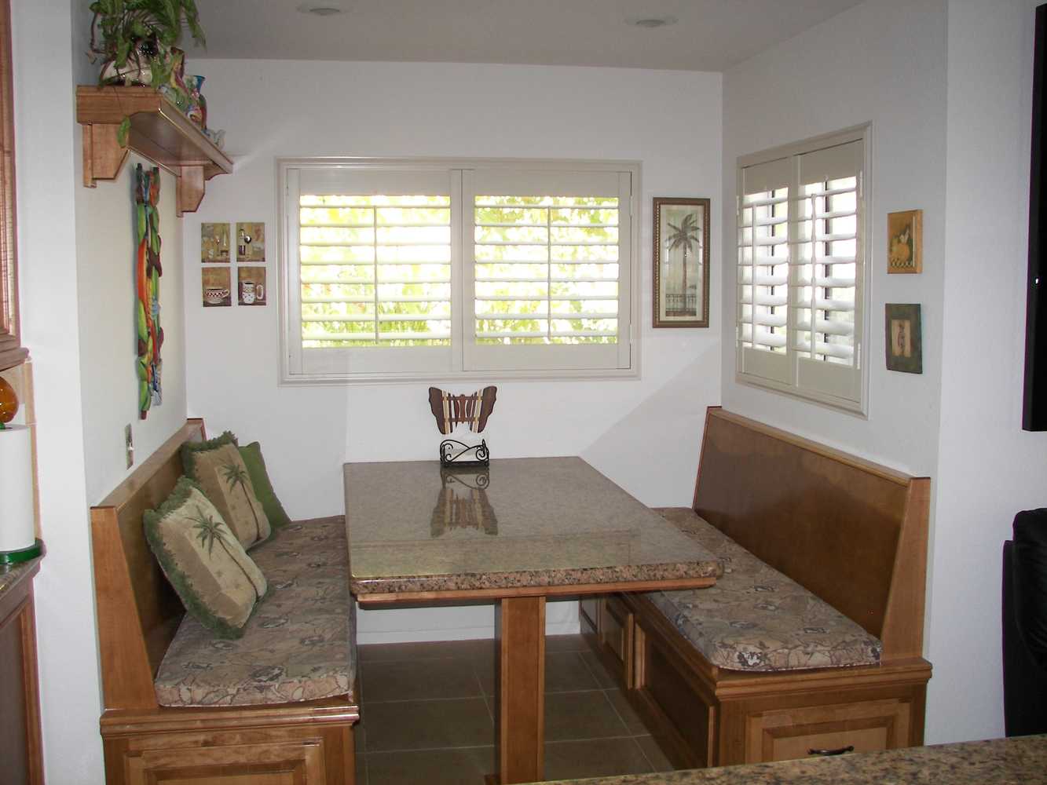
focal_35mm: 36
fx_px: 1089
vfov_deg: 39.7
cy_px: 392
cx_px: 524
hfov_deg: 51.4
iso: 64
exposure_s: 1/30
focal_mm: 6
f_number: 2.8
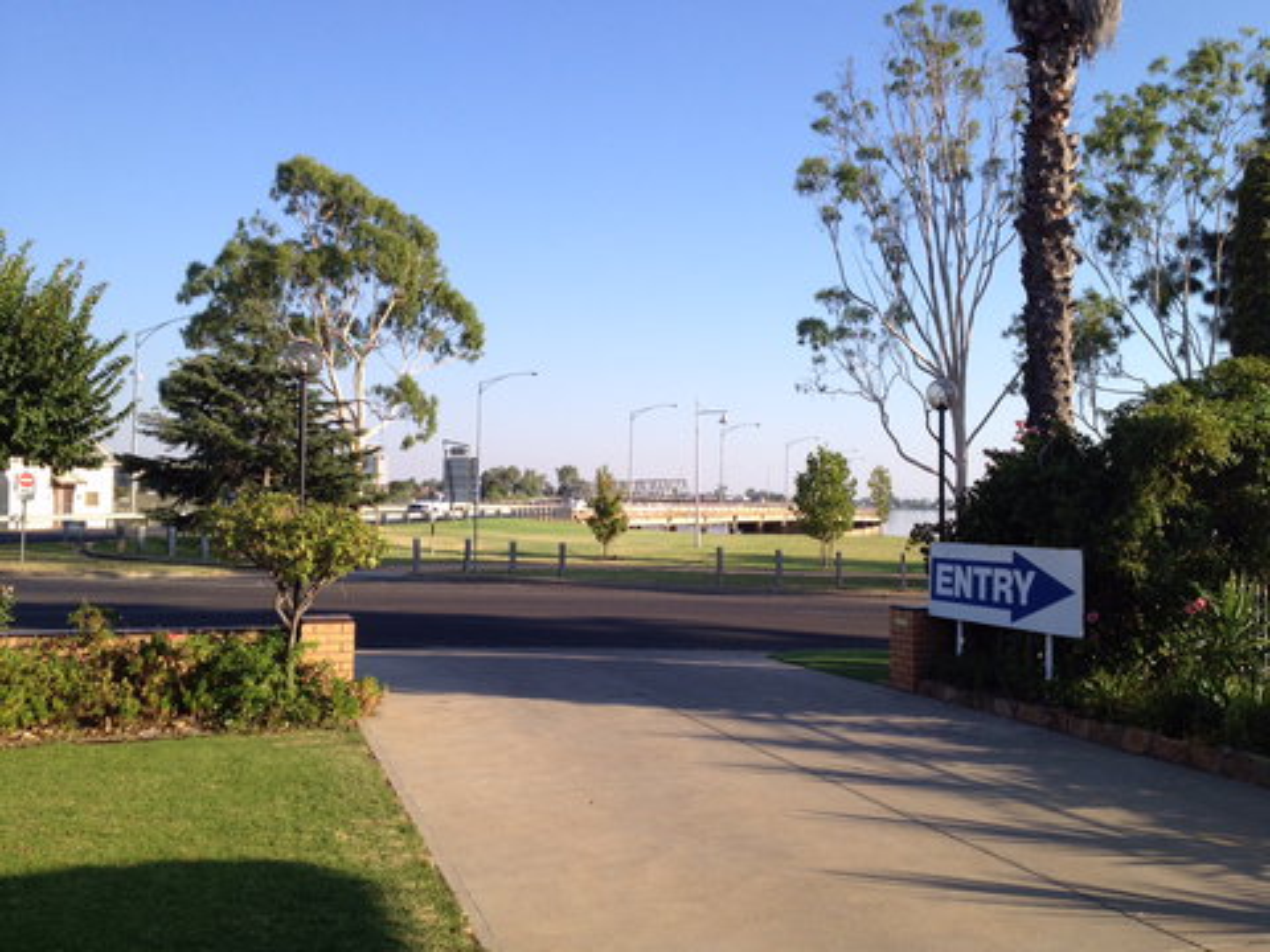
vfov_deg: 40.7
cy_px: 476
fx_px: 1284
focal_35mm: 35
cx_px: 635
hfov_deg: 52.6
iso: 50
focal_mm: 4.28
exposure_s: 1/1042
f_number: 2.4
▬▬▬
◆ ABOUT THIS EXERCISE
The data above must be written out again without alteration, and the pictures in them must be excluded.

◆ RESPONSE TO THIS EXERCISE
focal_35mm: 36
fx_px: 1089
vfov_deg: 39.7
cy_px: 392
cx_px: 524
hfov_deg: 51.4
iso: 64
exposure_s: 1/30
focal_mm: 6
f_number: 2.8
vfov_deg: 40.7
cy_px: 476
fx_px: 1284
focal_35mm: 35
cx_px: 635
hfov_deg: 52.6
iso: 50
focal_mm: 4.28
exposure_s: 1/1042
f_number: 2.4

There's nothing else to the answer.